Project Context and Design Challenges
The project site was a former industrial site for Sylvania in need of extreme remediation. Trees that had been planted at an earlier adjacent residential project had either died or failed to grow much. Through soils testing, discussions with maintenance staff & consultation with an arborist it was discovered that the site’s soils, once under the factory floor, had been compacted to the point of impermeability (a soil boring drill bit actually broke during sampling). The soil was biologically dead with only scant traces of organic matter and unable to support plant life of any kind. In addition, despite the existence of a traditional subsurface storm water system that emptied directly into the marsh, the flat site had drainage issues, which were also decreasing the quality of the soils. The tidal marsh itself, was an untapped resource with the potential to offer recreational opportunities including exceptional bird watching, but existing Atlantic Hall largely hid it from the rest of the campus.
This campus had traditionally been a largely commuter campus and the landscape had developed around accommodating the car. The landscape architect worked closely with the client & architect from the beginning, looking at alternative ways to organize the building that would create high quality outdoor spaces that could bring unity to a disjointed commuter campus, connect pedestrians to the tidal marsh and create a more sensitive approach to stormwater. This portion of campus has minimal open space and the client wanted to establish a more traditional campus development pattern. The resulting “Z-shaped” residence hall forms two new courtyards, connected by a 2-story outdoor portal that frames views of the tidal marsh to the south.The site design is organized along a strong central spine, an exposed aggregate walkway that orients the courtyards to the marsh. A seldom-used vehicular drop-off was eliminated at the front of the site to create the northern “campus green” courtyard which serves as a gathering space and the main entry to the hall and cafeteria. An existing landform from the industrial past of the site was retained but intersected by a long, board-formed concrete seat wall that directs pedestrians to the building entrances. The southern “marsh courtyard” features a tilted lawn open space for recreation and a 180’ long bio-swale that collects the site’s storm water and extends in a straight line toward the marsh. A phase two walkway extension will terminate at an overlook at the marsh edge (due to permitting requirements and the aggressive schedule of the residence hall, the overlook was postponed to the second phase of the project, slated to begin in 2012).

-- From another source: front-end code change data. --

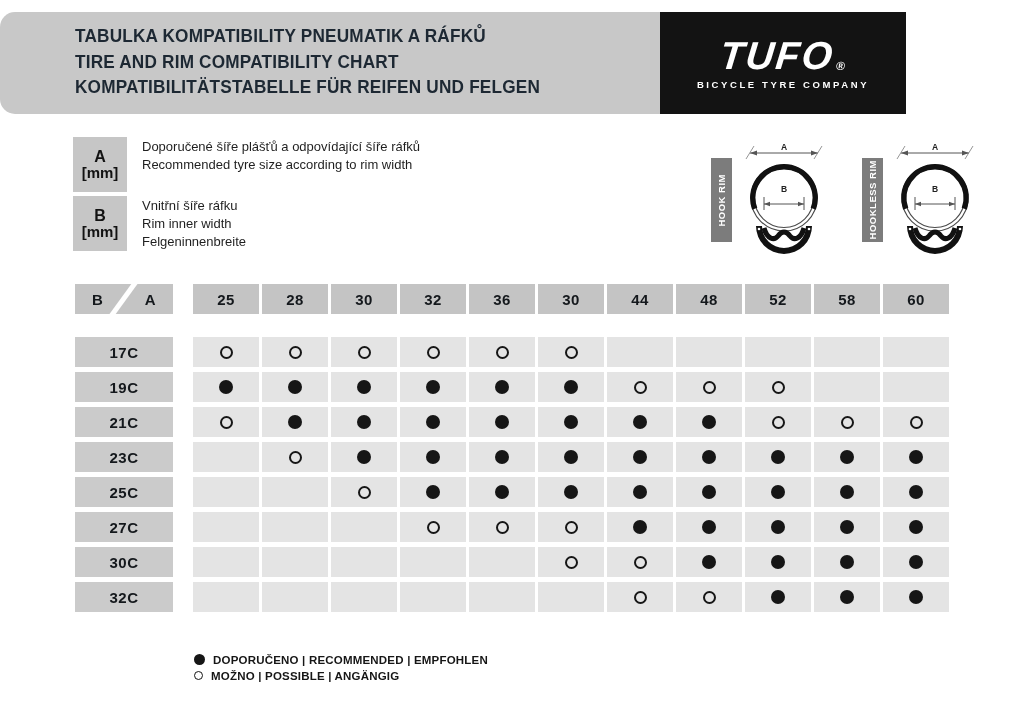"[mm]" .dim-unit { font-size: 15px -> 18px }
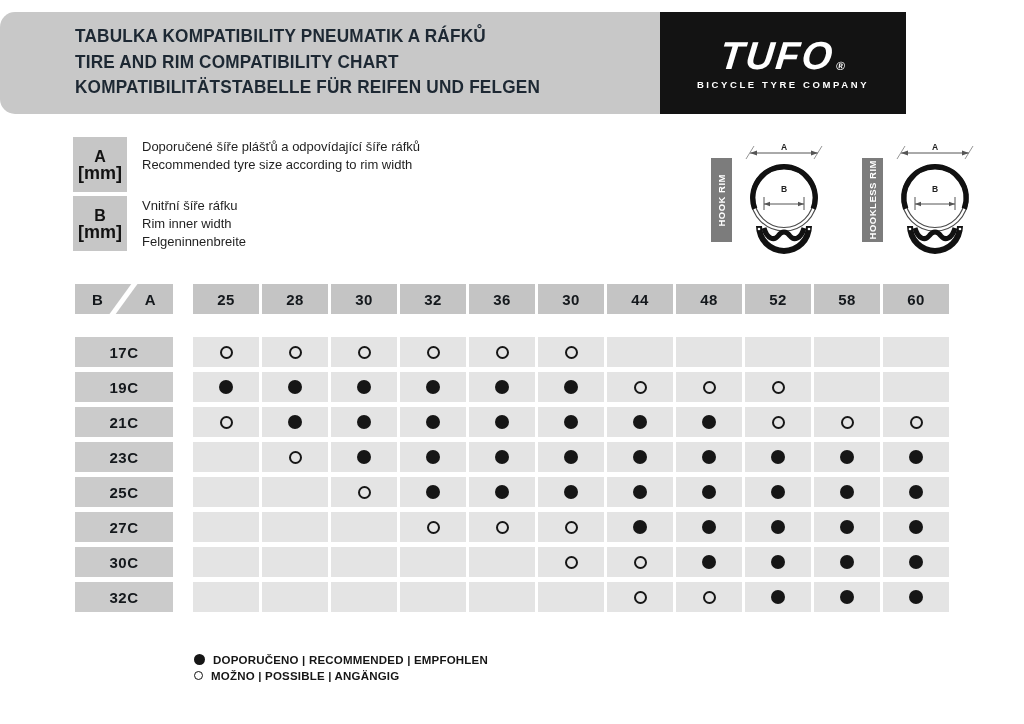"35C" div.t-row { html: none -> <div> <div>35C</div> <div></div> <div></div> <div></div> <div></div> <div></div> <div></div> <div></div> <div></div> <div> <span></span> </div> <div> <span></span> </div> <div> <span></span> </div> </div> }
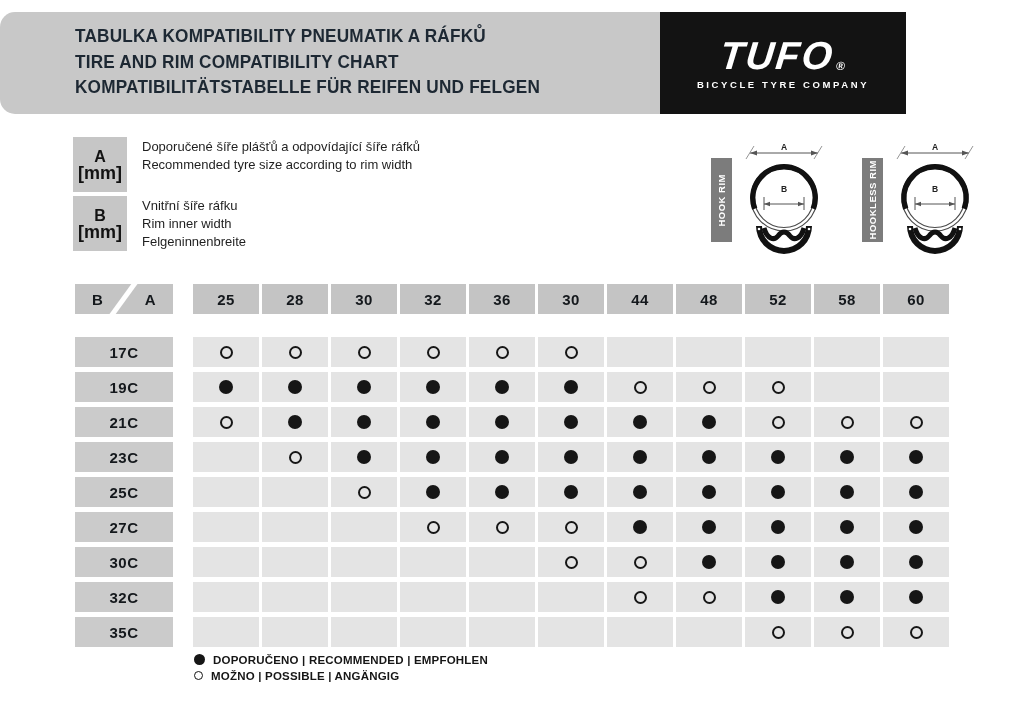"MOŽNO | POSSIBLE | ANGÄNGIG" div.leg-row { html: <div> <span></span> <span>MOŽNO | POSSIBLE | ANGÄNGIG</span> </div> -> none }
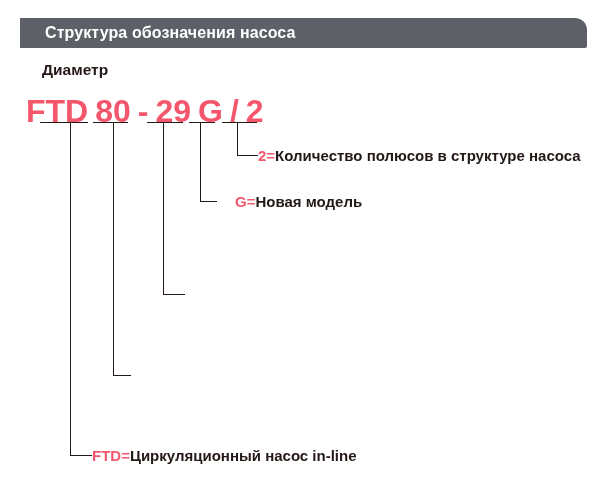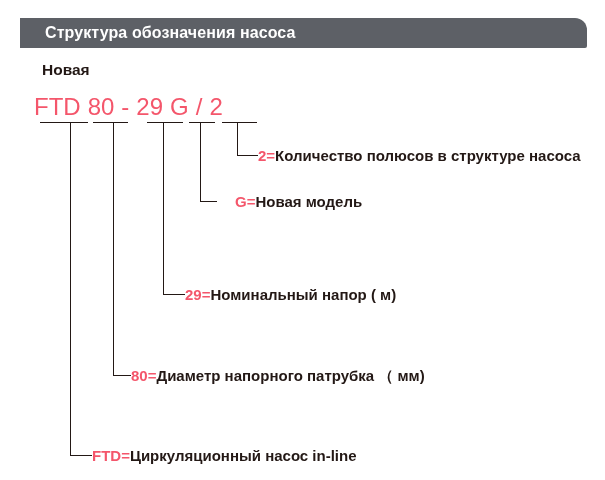"Новая" div.example-label { text: Новая -> Диаметр }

The soil in the central courtyard space was augmented, aerated, and graded to create a tilted lawn plane. This improves overland drainage, breaks up soil compaction, provides an open play area, and adds visual interest to what used to be an extremely flat site. Nearly 10% of the $1.8 million landscape budget was spent on site remediation. Storm water from both courtyards, 41,000 square feet of roof area, and adjacent plazas flows into a linear bio-swale which is which is filled with native grasses, rushes, and perennials. Here silt and contaminants are filtered out and most of the storm water infiltrates back into the ground. What doesn’t infiltrate is slowly released into the tidal marsh. The bio-swale is lined with stone-filled gabions on one side, evoking the feel of a wharf, an appropriate reference for historic “seafaring” Salem. The tilted lawn forms the opposite side, providing extra holding capacity in unusually large rain events. This was tested shortly after construction completion when Salem experienced a massive rain storm. The water extended 20’ into the tilted lawn but had completely receded to the bio-swale one hour later. The gabion system, with its Ipe stadium seating and gangplank bridges, also gives an architectural expression to a natural process and allows for informal gathering in the midst of natural storm water management. LED lighting is concealed underneath the gangplanks, illuminating the bio-swale at night. In addition, a 6,200 square foot sedum green roof extends over the lower level dining hall, lending a green foreground view from the dorm rooms above, slowing the storm water flow and providing additional environmental and building operations benefits. The sedums are arranged by variety in architectural bands separated by beach pebble runnels. The bands align with the paving geometry on the ground, creating a strong correlation when viewed from the residential rooms above. As the sedum varieties migrate over time the bands will become less graphic demonstrating the process of plant naturalization and colonization.
This project combines and highlights soil remediation and storm water management in a central campus environment with everyday use by college students. Marsh Hall shows that these two seemingly opposite goals can coexist. The formal, contextually appropriate character of the walls, seating areas, and gangplank bridges encourages student use, while the careful study and augmentation of the soil and the creation of the bio-swale allow for a healthier campus and adjacent tidal marsh. Most critical, though, is the fact that hundreds of students will interact, on a daily basis, with a natural storm water system. This will undoubtedly make them more aware and accepting of this innovative, environmentally beneficial technology.